How much more does it cost the medical system to have doctors order vitamin D blood tests? Already, both Canada and Medicare have limited doctor’s ability to test for vitamin D deficiency because the tests cost too much. How much do they cost in the picture of total health care costs?
The stunning answer from Dr. Beth Baily and colleagues at East Tennessee State University is that frequent vitamin D blood tests mean lower, not higher, total medical care costs. That’s right, ordering more vitamin D tests means lower total health care costs.
Bailey, Beth et al. Vitamin D Testing Patterns Among Six Veterans Medical Centers in the Southeastern United States: Links With Medical Costs. Military Medicine, Volume 177, Number 1, January 2012 , pp. 70-76(7)
The researchers looked at the medical records of about 400,000 veterans from six VA medical centers in the Southeastern United States to find about 15,000 veterans who had a vitamin D level checked. Then they added up the total number of subsequent visits (inpatient and outpatient) and the total subsequent health care cost for each veteran, vitamin D tested or not.

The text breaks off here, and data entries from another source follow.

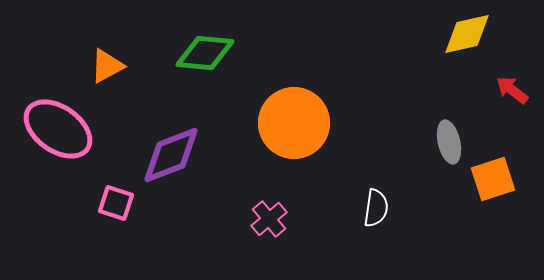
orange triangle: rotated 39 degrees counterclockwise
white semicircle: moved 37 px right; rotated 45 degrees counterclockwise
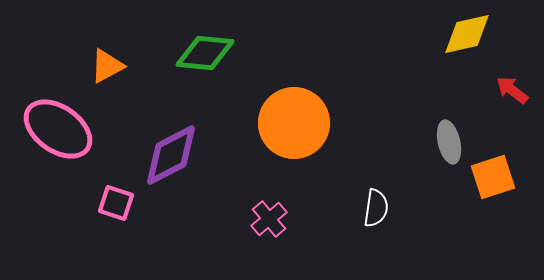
purple diamond: rotated 6 degrees counterclockwise
orange square: moved 2 px up
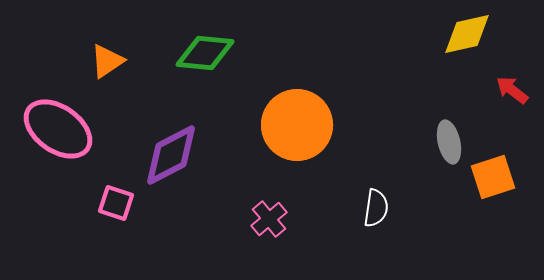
orange triangle: moved 5 px up; rotated 6 degrees counterclockwise
orange circle: moved 3 px right, 2 px down
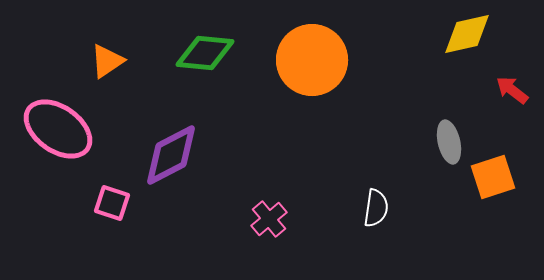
orange circle: moved 15 px right, 65 px up
pink square: moved 4 px left
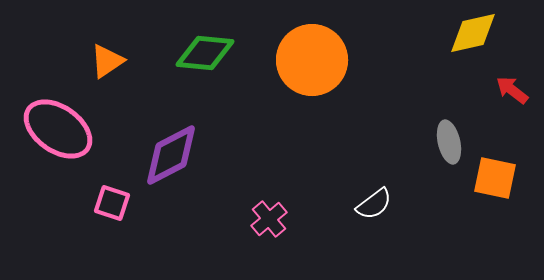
yellow diamond: moved 6 px right, 1 px up
orange square: moved 2 px right, 1 px down; rotated 30 degrees clockwise
white semicircle: moved 2 px left, 4 px up; rotated 45 degrees clockwise
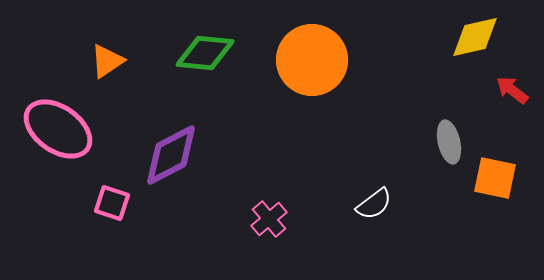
yellow diamond: moved 2 px right, 4 px down
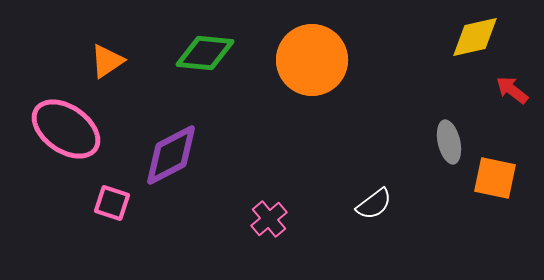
pink ellipse: moved 8 px right
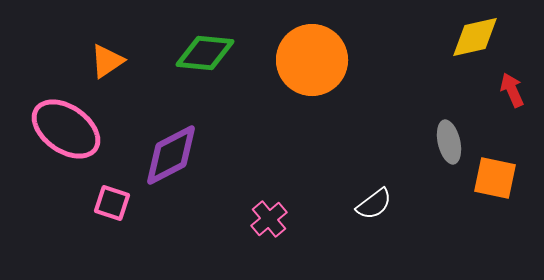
red arrow: rotated 28 degrees clockwise
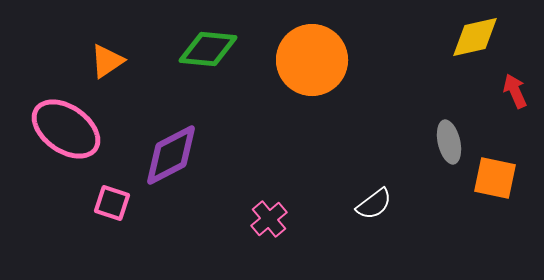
green diamond: moved 3 px right, 4 px up
red arrow: moved 3 px right, 1 px down
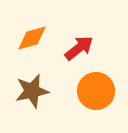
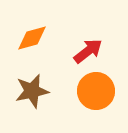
red arrow: moved 9 px right, 3 px down
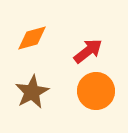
brown star: moved 1 px down; rotated 16 degrees counterclockwise
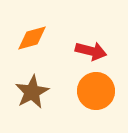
red arrow: moved 3 px right; rotated 52 degrees clockwise
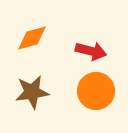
brown star: rotated 20 degrees clockwise
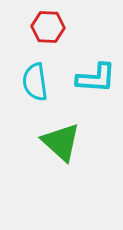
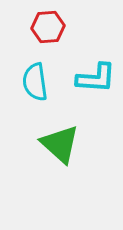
red hexagon: rotated 8 degrees counterclockwise
green triangle: moved 1 px left, 2 px down
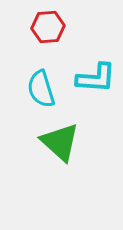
cyan semicircle: moved 6 px right, 7 px down; rotated 9 degrees counterclockwise
green triangle: moved 2 px up
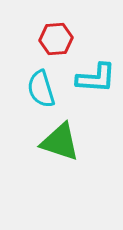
red hexagon: moved 8 px right, 12 px down
green triangle: rotated 24 degrees counterclockwise
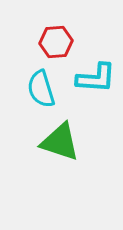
red hexagon: moved 3 px down
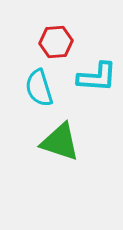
cyan L-shape: moved 1 px right, 1 px up
cyan semicircle: moved 2 px left, 1 px up
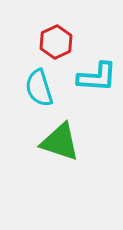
red hexagon: rotated 20 degrees counterclockwise
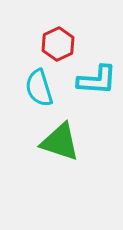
red hexagon: moved 2 px right, 2 px down
cyan L-shape: moved 3 px down
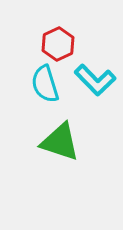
cyan L-shape: moved 2 px left; rotated 42 degrees clockwise
cyan semicircle: moved 6 px right, 4 px up
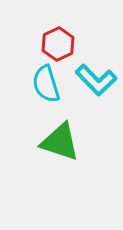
cyan L-shape: moved 1 px right
cyan semicircle: moved 1 px right
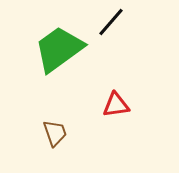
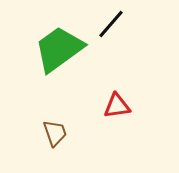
black line: moved 2 px down
red triangle: moved 1 px right, 1 px down
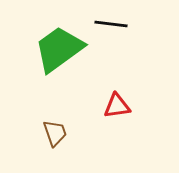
black line: rotated 56 degrees clockwise
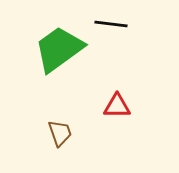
red triangle: rotated 8 degrees clockwise
brown trapezoid: moved 5 px right
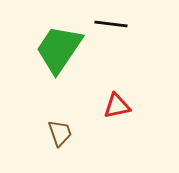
green trapezoid: rotated 20 degrees counterclockwise
red triangle: rotated 12 degrees counterclockwise
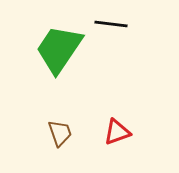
red triangle: moved 26 px down; rotated 8 degrees counterclockwise
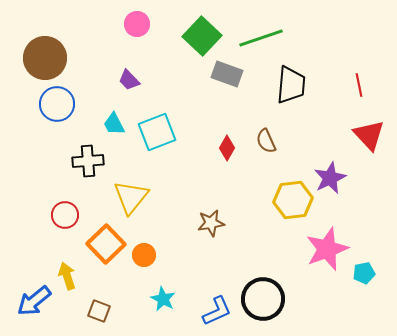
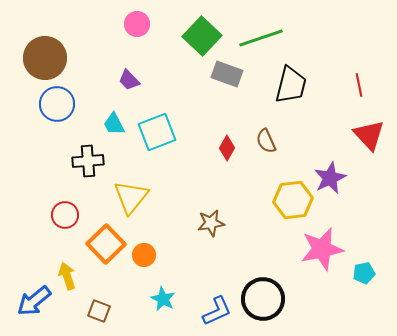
black trapezoid: rotated 9 degrees clockwise
pink star: moved 5 px left; rotated 9 degrees clockwise
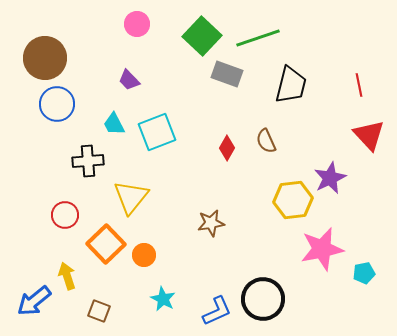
green line: moved 3 px left
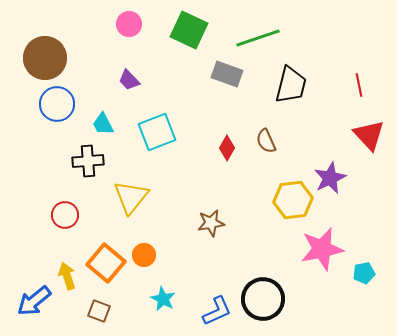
pink circle: moved 8 px left
green square: moved 13 px left, 6 px up; rotated 18 degrees counterclockwise
cyan trapezoid: moved 11 px left
orange square: moved 19 px down; rotated 6 degrees counterclockwise
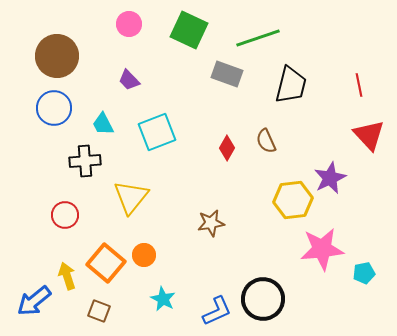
brown circle: moved 12 px right, 2 px up
blue circle: moved 3 px left, 4 px down
black cross: moved 3 px left
pink star: rotated 6 degrees clockwise
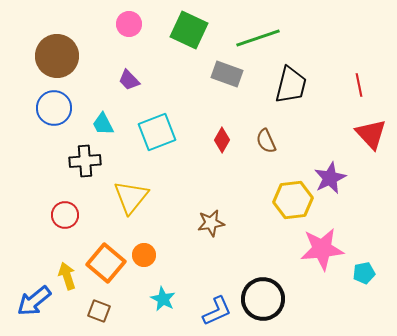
red triangle: moved 2 px right, 1 px up
red diamond: moved 5 px left, 8 px up
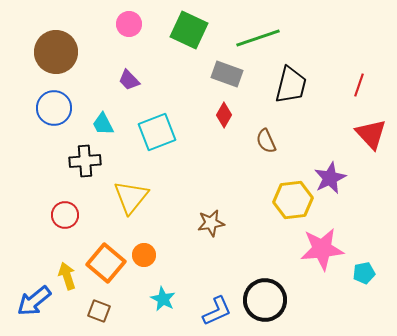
brown circle: moved 1 px left, 4 px up
red line: rotated 30 degrees clockwise
red diamond: moved 2 px right, 25 px up
black circle: moved 2 px right, 1 px down
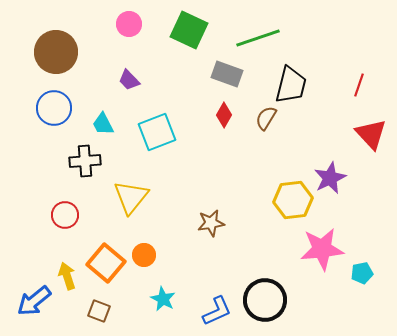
brown semicircle: moved 23 px up; rotated 55 degrees clockwise
cyan pentagon: moved 2 px left
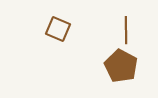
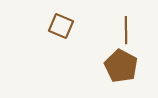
brown square: moved 3 px right, 3 px up
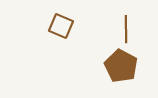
brown line: moved 1 px up
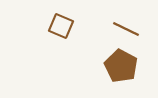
brown line: rotated 64 degrees counterclockwise
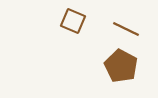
brown square: moved 12 px right, 5 px up
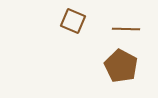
brown line: rotated 24 degrees counterclockwise
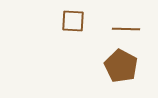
brown square: rotated 20 degrees counterclockwise
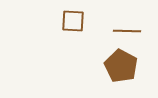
brown line: moved 1 px right, 2 px down
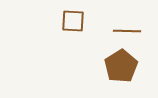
brown pentagon: rotated 12 degrees clockwise
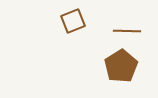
brown square: rotated 25 degrees counterclockwise
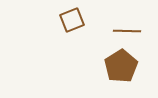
brown square: moved 1 px left, 1 px up
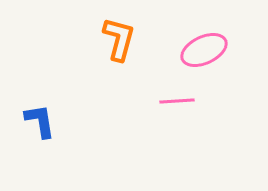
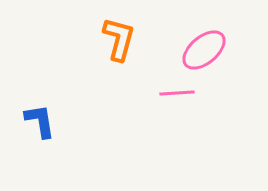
pink ellipse: rotated 15 degrees counterclockwise
pink line: moved 8 px up
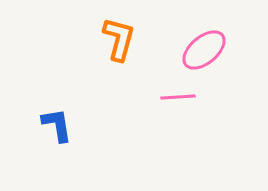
pink line: moved 1 px right, 4 px down
blue L-shape: moved 17 px right, 4 px down
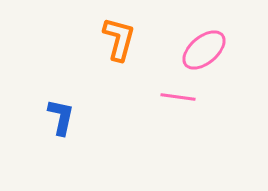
pink line: rotated 12 degrees clockwise
blue L-shape: moved 4 px right, 8 px up; rotated 21 degrees clockwise
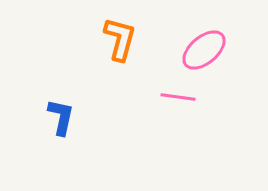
orange L-shape: moved 1 px right
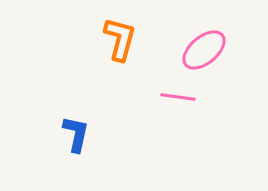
blue L-shape: moved 15 px right, 17 px down
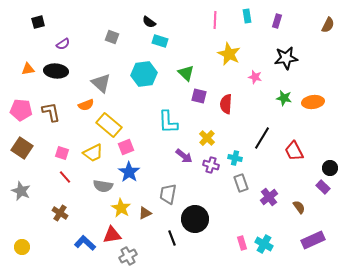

As expected, outpatient costs were a little higher for veterans who had vitamin D testing. Then came the real shocker: average inpatient costs per patient were from 50% to 56% lower for veterans who had two follow-up vitamin D tests compared to no follow up test. The study also showed that the veterans who have been tested and effectively treated for their vitamin D deficiency have the lowest yearly inpatient costs, while the sites that have done the least testing had inpatient costs nearly triple that. While the authors were quick to point out vitamin D did not explain all of this huge difference, it clearly seemed to explain at least some of it and leaves one with the tragic reality that some of our veterans are dying needlessly.
I was so glad to see that the authors write, “The (local) VAMC has made a concerted effort to educate local health care providers regarding vitamin D deficiency over the past few years.” They went on the say, “Immediate implementation of this recommendation is highly desirable.” I agree. This is a public health problem that needs to be immediately treated with public health measures, including better sun exposure guidelines, supplementation guidelines, and food fortification.
Hats off to Drs. Beth Bailey, Todd Manning, and Alan Peiris, and my apologies to the others in the Tennessee VA system that I missed. They have discovered reduced total health care costs in veterans are associated with more vitamin D testing and less expensive subsequent hospital stays. They are government servants of the highest order. Therefore, it appears that Medicare has cut off its nose to spite its face, limiting vitamin D blood tests to save a little money, thus assuring that total costs of treating the elderly will be substantially higher. Now, how can we get this information to President Obama?